[Work task] Arrange the listing as a Markdown table with the columns No. and Text, taking the lines from the one containing "Copyright (C) 2013-2014 Robert Juliano" through the end of the listing, both included. Give each non-blank line its own row, number the rows, and leave the pictures out.

BEGIN Material for this exercise

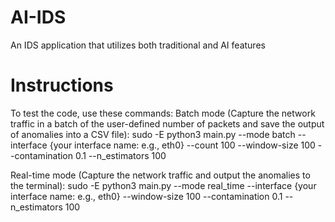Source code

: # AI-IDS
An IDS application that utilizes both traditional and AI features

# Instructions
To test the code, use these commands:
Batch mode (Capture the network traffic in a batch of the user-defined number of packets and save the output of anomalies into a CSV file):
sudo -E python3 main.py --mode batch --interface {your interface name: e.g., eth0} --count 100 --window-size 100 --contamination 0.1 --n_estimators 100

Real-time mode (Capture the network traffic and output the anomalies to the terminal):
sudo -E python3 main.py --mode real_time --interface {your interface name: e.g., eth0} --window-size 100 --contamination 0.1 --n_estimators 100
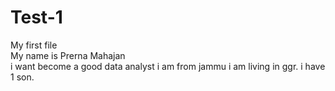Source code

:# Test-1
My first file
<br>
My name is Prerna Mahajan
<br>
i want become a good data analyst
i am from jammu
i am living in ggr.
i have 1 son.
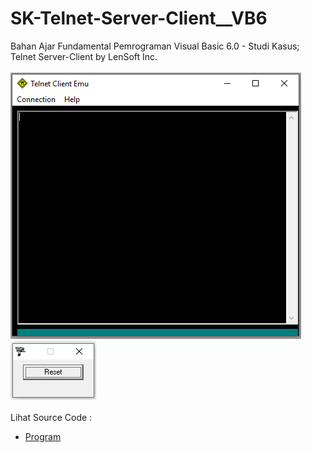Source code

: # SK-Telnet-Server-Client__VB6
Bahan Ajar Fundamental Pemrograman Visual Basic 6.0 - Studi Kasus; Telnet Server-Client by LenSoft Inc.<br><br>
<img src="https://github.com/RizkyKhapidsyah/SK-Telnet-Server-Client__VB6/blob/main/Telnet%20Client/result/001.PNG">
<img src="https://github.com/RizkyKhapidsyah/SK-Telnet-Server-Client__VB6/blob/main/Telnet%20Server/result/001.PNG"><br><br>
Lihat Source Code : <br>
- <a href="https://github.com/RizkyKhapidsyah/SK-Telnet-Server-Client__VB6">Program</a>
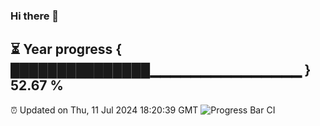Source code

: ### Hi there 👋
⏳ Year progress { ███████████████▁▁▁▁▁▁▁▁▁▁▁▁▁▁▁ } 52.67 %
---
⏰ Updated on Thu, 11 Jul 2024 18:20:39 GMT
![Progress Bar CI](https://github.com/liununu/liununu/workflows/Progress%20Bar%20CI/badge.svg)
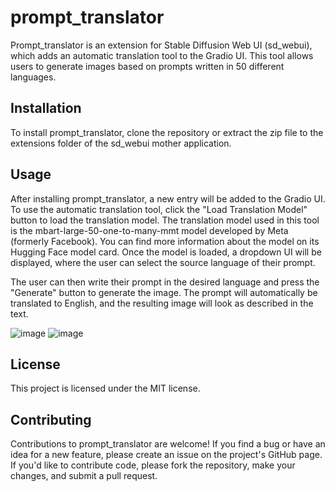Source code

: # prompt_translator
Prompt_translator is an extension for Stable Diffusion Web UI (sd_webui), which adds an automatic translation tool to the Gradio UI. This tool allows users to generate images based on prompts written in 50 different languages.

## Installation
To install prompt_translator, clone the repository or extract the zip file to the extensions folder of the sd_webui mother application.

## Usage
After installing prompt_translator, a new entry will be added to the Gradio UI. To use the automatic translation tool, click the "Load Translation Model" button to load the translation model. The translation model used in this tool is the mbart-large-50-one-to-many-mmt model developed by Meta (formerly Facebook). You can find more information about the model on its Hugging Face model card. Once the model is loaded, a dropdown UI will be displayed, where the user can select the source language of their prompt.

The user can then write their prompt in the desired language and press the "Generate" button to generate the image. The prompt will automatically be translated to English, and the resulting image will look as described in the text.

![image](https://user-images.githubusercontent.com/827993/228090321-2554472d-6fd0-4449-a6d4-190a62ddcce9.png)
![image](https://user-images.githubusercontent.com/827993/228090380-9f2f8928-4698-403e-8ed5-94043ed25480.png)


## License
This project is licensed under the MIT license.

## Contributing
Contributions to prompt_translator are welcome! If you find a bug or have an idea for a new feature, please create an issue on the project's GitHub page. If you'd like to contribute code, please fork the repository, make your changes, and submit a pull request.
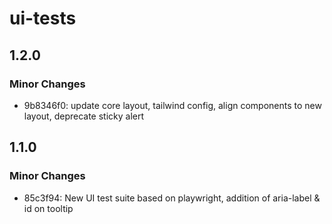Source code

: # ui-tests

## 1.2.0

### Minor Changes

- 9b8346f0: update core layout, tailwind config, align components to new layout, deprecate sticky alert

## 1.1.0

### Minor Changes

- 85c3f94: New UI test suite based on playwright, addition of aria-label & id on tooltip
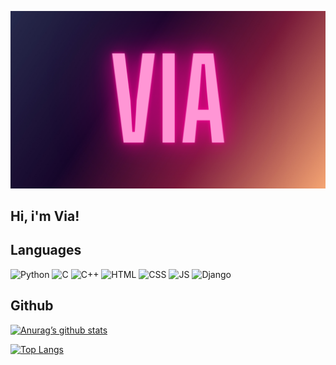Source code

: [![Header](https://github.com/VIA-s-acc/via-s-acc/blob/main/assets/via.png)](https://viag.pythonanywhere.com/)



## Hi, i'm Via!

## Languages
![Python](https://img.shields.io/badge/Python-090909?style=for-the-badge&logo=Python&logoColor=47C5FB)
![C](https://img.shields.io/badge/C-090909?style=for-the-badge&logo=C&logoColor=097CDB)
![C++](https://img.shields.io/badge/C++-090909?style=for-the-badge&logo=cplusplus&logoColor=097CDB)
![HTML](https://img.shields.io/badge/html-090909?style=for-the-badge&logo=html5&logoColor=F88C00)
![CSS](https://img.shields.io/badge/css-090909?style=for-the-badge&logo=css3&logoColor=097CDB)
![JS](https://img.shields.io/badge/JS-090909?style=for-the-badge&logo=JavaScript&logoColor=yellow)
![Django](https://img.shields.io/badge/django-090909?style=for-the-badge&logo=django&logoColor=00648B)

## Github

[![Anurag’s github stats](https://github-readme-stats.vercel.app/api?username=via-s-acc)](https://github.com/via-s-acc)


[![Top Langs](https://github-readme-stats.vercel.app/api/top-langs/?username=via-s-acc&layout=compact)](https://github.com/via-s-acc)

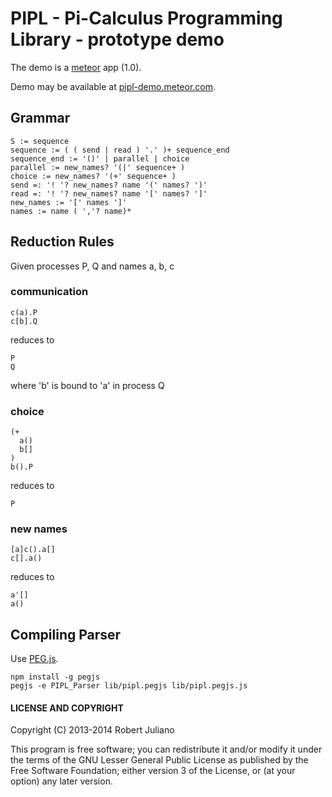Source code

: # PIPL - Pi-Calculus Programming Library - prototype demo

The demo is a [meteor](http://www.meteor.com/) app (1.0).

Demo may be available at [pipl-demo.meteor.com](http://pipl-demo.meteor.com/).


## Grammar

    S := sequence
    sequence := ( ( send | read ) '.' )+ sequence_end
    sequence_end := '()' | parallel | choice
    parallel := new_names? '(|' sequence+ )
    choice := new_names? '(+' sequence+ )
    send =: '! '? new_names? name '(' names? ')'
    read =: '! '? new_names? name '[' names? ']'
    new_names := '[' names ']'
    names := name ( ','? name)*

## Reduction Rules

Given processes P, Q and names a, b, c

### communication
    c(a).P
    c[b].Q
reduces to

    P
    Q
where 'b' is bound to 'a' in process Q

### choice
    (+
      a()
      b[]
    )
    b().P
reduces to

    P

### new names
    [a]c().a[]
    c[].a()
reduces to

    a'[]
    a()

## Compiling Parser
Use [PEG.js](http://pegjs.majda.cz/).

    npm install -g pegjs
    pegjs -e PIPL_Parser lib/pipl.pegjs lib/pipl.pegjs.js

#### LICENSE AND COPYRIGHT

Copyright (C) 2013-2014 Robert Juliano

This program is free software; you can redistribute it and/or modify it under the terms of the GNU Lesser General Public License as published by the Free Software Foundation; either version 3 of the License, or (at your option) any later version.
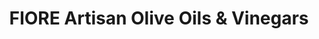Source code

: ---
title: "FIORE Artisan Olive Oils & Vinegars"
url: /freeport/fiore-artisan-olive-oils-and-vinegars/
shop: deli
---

END Material for this exercise

[Answer for the task]
| No. | Text |
|---|---|
| 1 | Copyright (C) 2013-2014 Robert Juliano |
| 2 | This program is free software; you can redistribute it and/or modify it under the terms of the GNU Lesser General Public License as published by the Free Software Foundation; either version 3 of the License, or (at your option) any later version. |
| 3 | Source code |
| 4 | : --- |
| 5 | title: "FIORE Artisan Olive Oils & Vinegars" |
| 6 | url: /freeport/fiore-artisan-olive-oils-and-vinegars/ |
| 7 | shop: deli |
| 8 | --- |